Reality Chuck March 06, 2013 at 06:10 PM
You are missing the whole point of the nonsense of statistics especially by gov't to justify a program. I like and believe in the GDL but think the sticker component is nonsense. Why not also measure the number of teenagers carjacked with stickers against those without, and I'm sure it will prove that the sticker stops carjacking too...Relax my friend, there is no such thing as an "I'm not drunk" sticker.

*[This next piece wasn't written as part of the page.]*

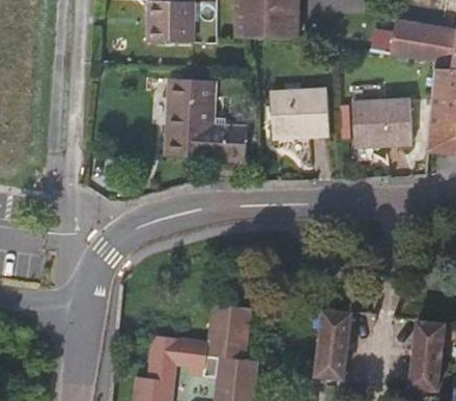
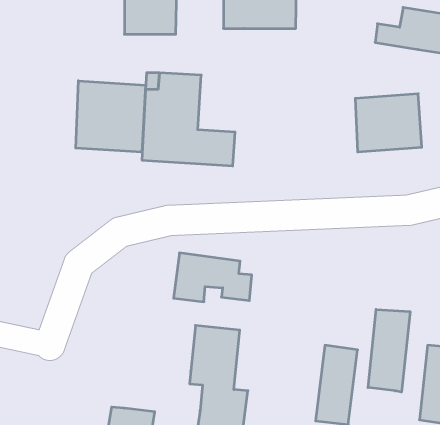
building: none -> [76,81,146,152]
building: [269,88,330,139] -> none
building: none -> [368,309,410,392]
building: [147,336,217,379] -> [174,253,252,302]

In Touch March 14, 2013 at 08:59 PM
The decals are ridiculous. I won't let my GDL driver have them on the car other than to take the road test. I don't believe the survey measured the usefulness of the decals. There probably was no information on whether or not the decals were even on the cars in accidents. The restrictions regarding # of passengers in the car and the driving time restrictions are important, as are wearing seat belts and not using a cell phone to talk or text. The mother of Kyleigh stated that she was unaware of the passenger restrictions for new drivers. So perhaps the uproar over the decals made more parents aware of the restrictions.